The Rio Olympics have not yet proved to be the disaster that some had feared. Zika still lurks about, of course, but we haven't heard the kind of humiliating tales of catastrophes small and large that dogged the Sochi Winter Olympics in 2014.

The best case, however, is still a disaster — for the host. Brazil has spent an estimated $12 billion on the Games, and while much of it has gone to upgrading infrastructure, much of it doesn't have great long-term payoffs, such as arenas in which to stage little-watched events. This by a country whose economy has been rocked recently by the bursting of the global commodity bubble.

"Disaster" is not hyperbole. When I was in Greece last year to report on the elections and the refugee crisis, virtually everyone I spoke to agreed that the 2004 Athens Olympics had been the apex of modern Greece. Virtually everyone I spoke to also agreed that the Games had dealt a painful blow to Greece's economic condition. The government borrowed a great deal of money to spend on facilities that couldn't be used for anything after the Games had passed.

Nor is this unusual. Local boosters frequently argue that the Olympics will produce a veritable tsunami of economic benefits. The reality, as the Economist says, is that "prudent city governments should avoid the contests at all costs." This does not really capture it. Prudent city governments should run screaming from any proposals to host the Olympics, and napalm the spot where the proposals were found, just to be safe.
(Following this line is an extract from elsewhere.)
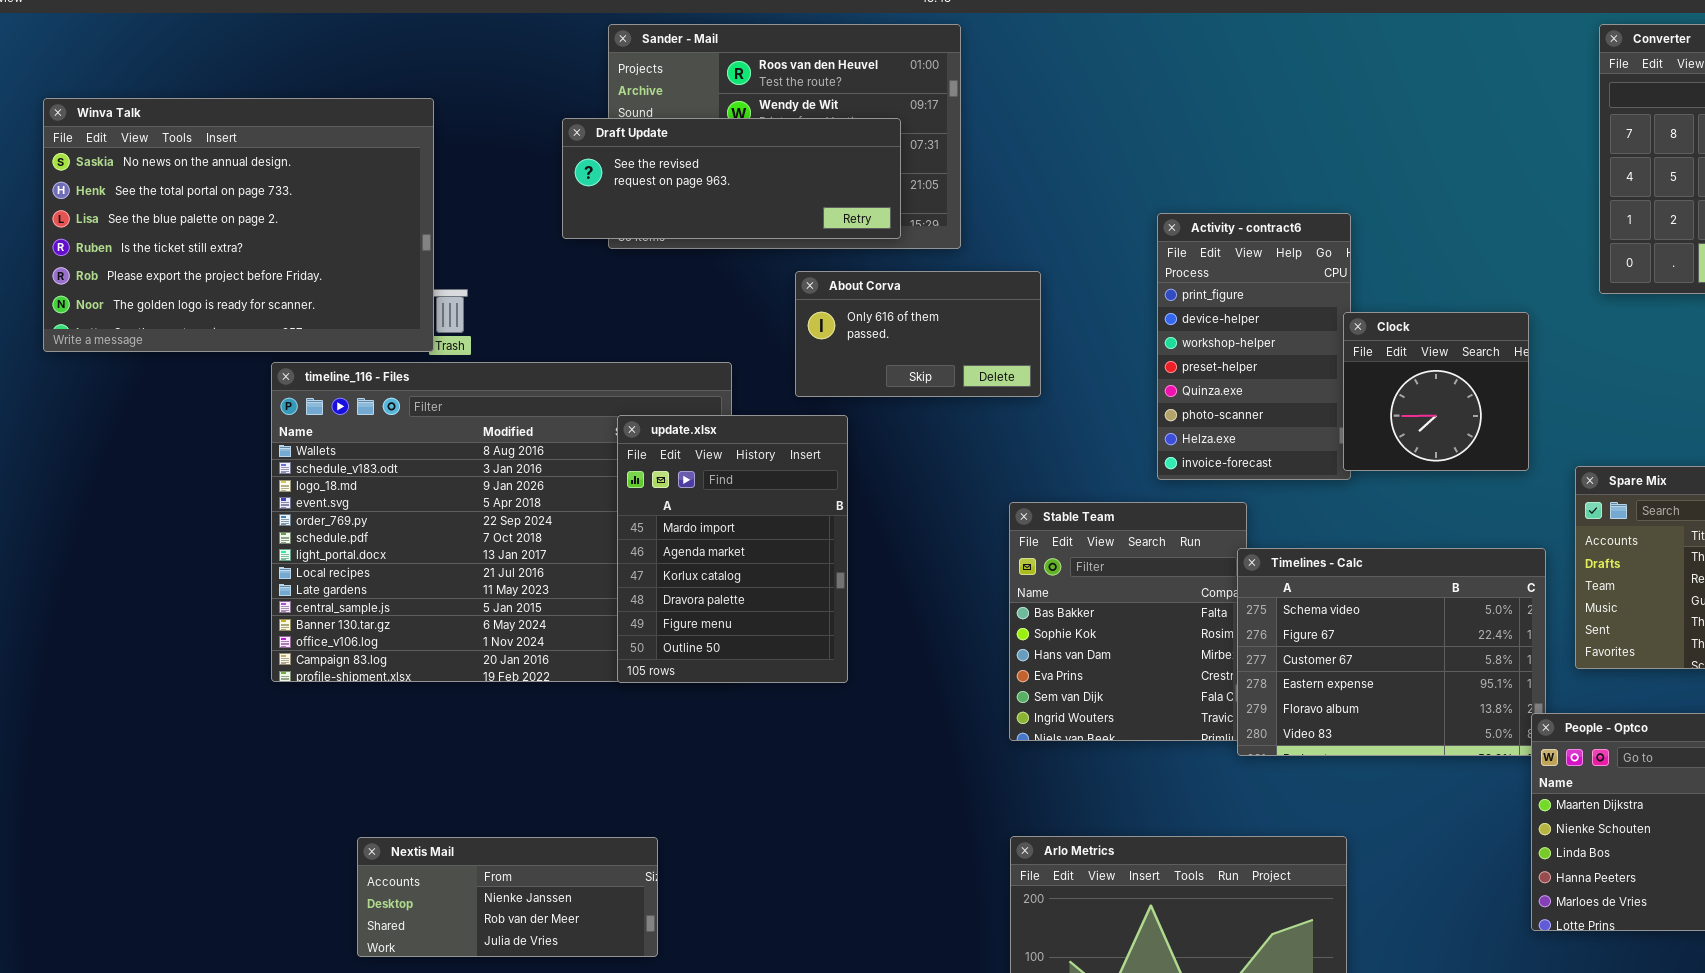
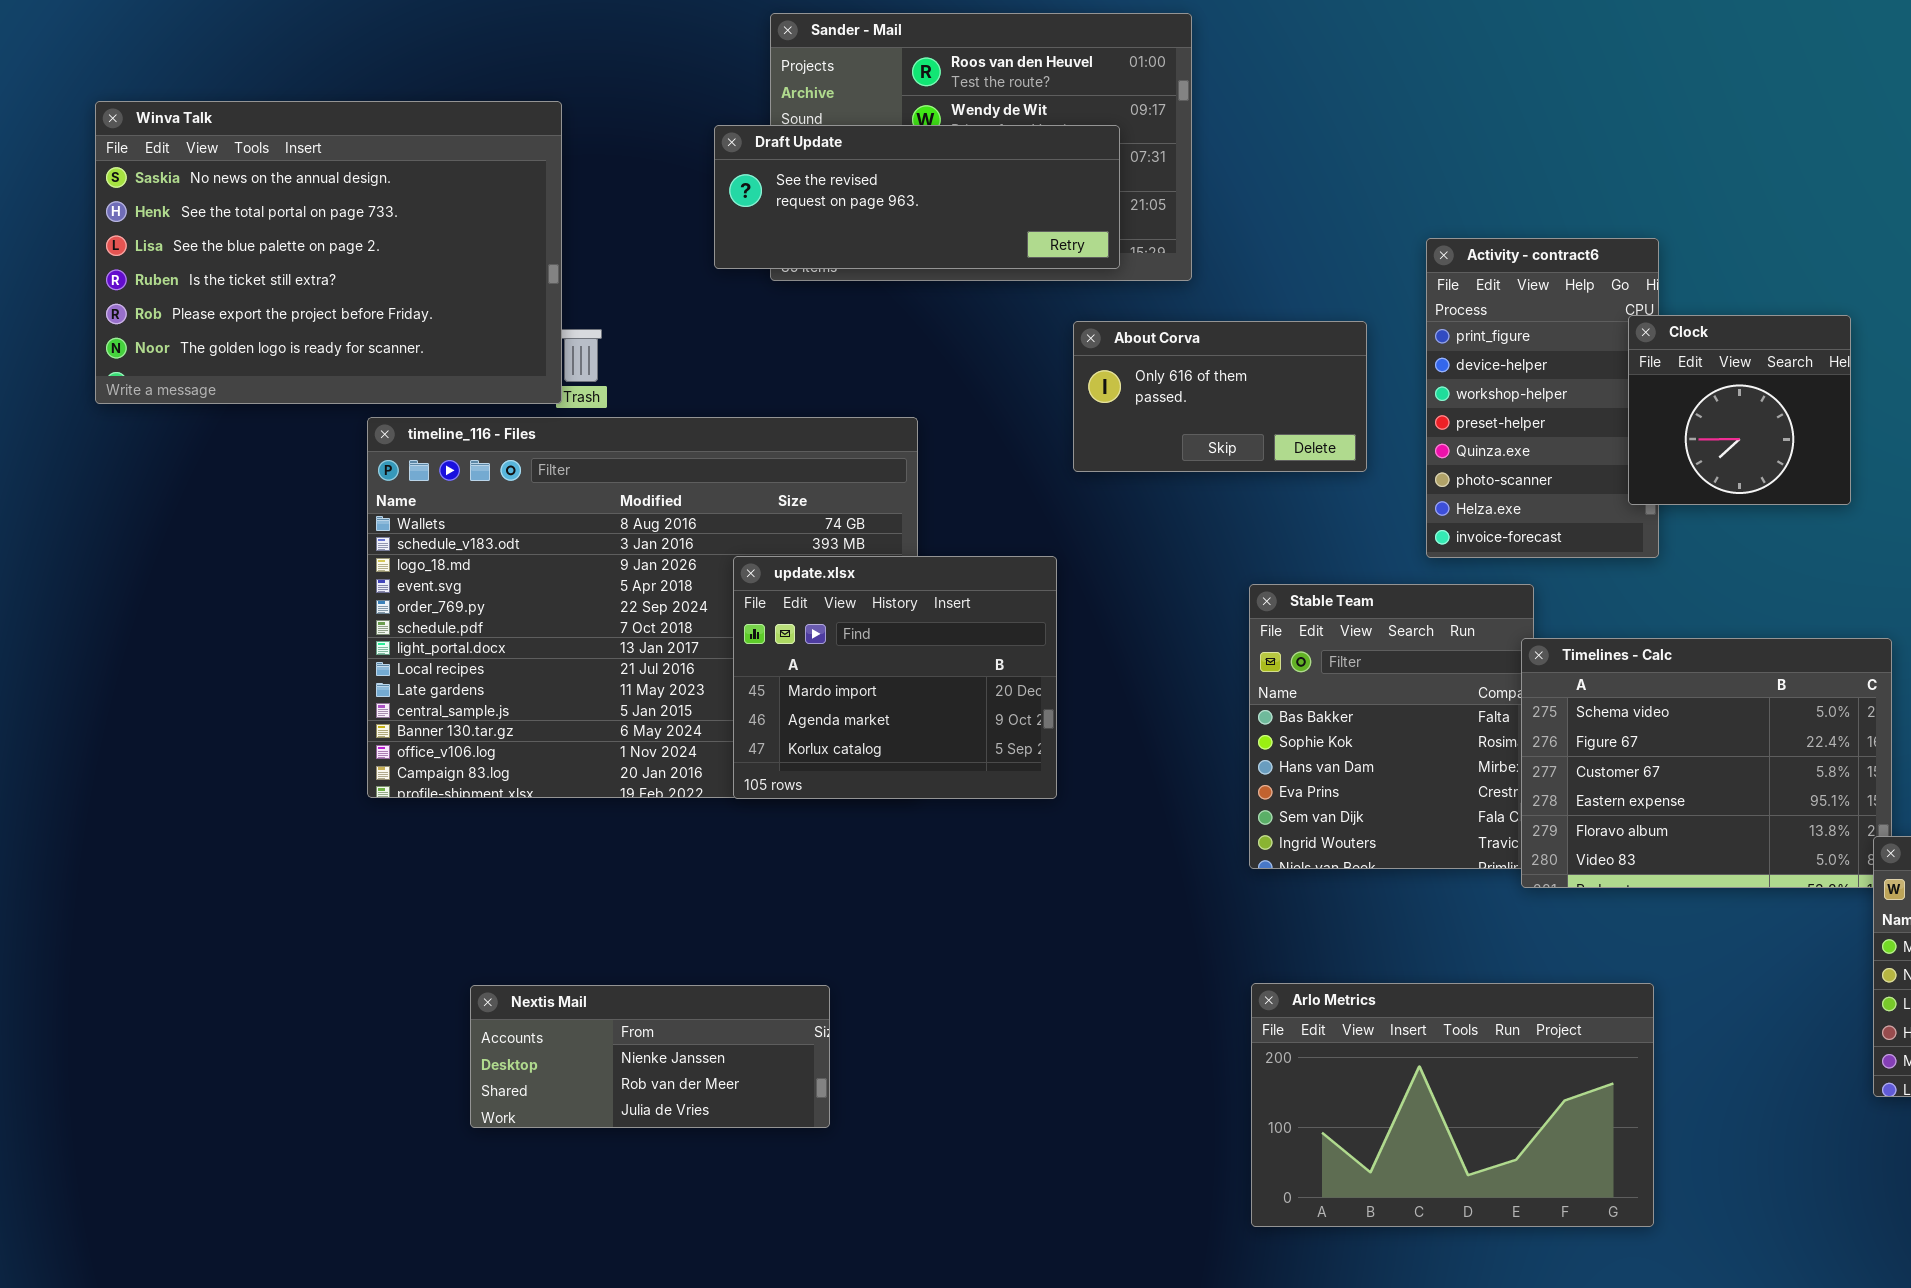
About Corva: [795,271,1041,397] -> [1073,321,1367,472], moved
Clock: [1343,312,1529,471] -> [1628,315,1851,505], moved
update.xlsx: [617,415,848,683] -> [733,556,1057,799], resized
Start with all of those custom facilities, which have to be built quickly and to an absolutely hard deadline. (Hello, cost overruns!) Add in the need to transport people between the venues, requiring costly infrastructure upgrades. Toss in the fact that after the Olympics have passed on to the next population center, all of those sites will need to be maintained — or turned into something else. You can see how this might be bad news for prudent fiscal types.

And the economic benefits? Cities that host the Olympics don't even necessarily see a burst of tourism. Although the Olympics certainly attract a lot of sports fans, they scare off a lot of other tourists who want to avoid the traffic and other associated headaches. According to the Economist, "Beijing and London both attracted fewer visitors during their Summer Olympics in 2008 and 2012, respectively, than they had in the same period a year earlier."

And while some of the facilities can be repurposed for revenue-generating sports, that's less comfort than you'd think, because publicly financed stadiums in general have a lousy record at boosting local economic activity.

And while some of the infrastructure improvements, such as investment in roads, may pay off, the fact that these investments are concentrated on moving people between Olympic venues, rather than moving people to places they go during the 99 percent of their lives when the Olympics are not in town, makes even this potential upside dubious.

The debt to finance these "investments," on the other hand, is permanent and can be a heavy burden to countries in financial trouble. The long planning cycle necessary to stage an Olympics — Rio's bid was accepted in 2008 — means that a country like Brazil can take on the obligations during boom times, then be forced to cough up billions later on, when the economy is going through a rough patch. This is no way to run a sporting event.

We could, as Megan Greenwell recently suggested in Wired, hold the Olympics in multiple cities, so that the pain would not fall too heavily on any one place. Allow various cities to invest in permanent venues for one sport they do particularly well, which would both minimize the cost and allow countries to get really, really good at hosting their one sport.

But this gives up on the idea of the Olympics, which are supposed to be a great coming together of athletes from every country and many sports.

There's another alternative: We have a traditional Olympics. Really traditional. As in, we hold them in the same spot every time. Somewhere like ... Greece, where the Olympics were invented.

That is the suggestion of Paul Glastris, editor of the Washington Monthly. The Olympic Games, after all, do not just involve a lot of investment in physical capital; they also involve developing human capital, which is completely wasted when the Olympics leave town. (I should disclose that Glastris is, himself, of Greek extraction and was invaluable to me when I made my reporting trip to Athens. But that doesn't make his proposal any less sensible.)

Picking a single city sidesteps this problem. And making it Athens sidesteps a lot of the problems. Choosing a city will inevitably be fraught with political bitterness between north and south, east and west. Greece, unlike the rest of the international community, really does have a uniquely strong claim to become the permanent host of the Games. Granting that claim would let the rest of us off the hook for quadrennial white-elephant exhibitions.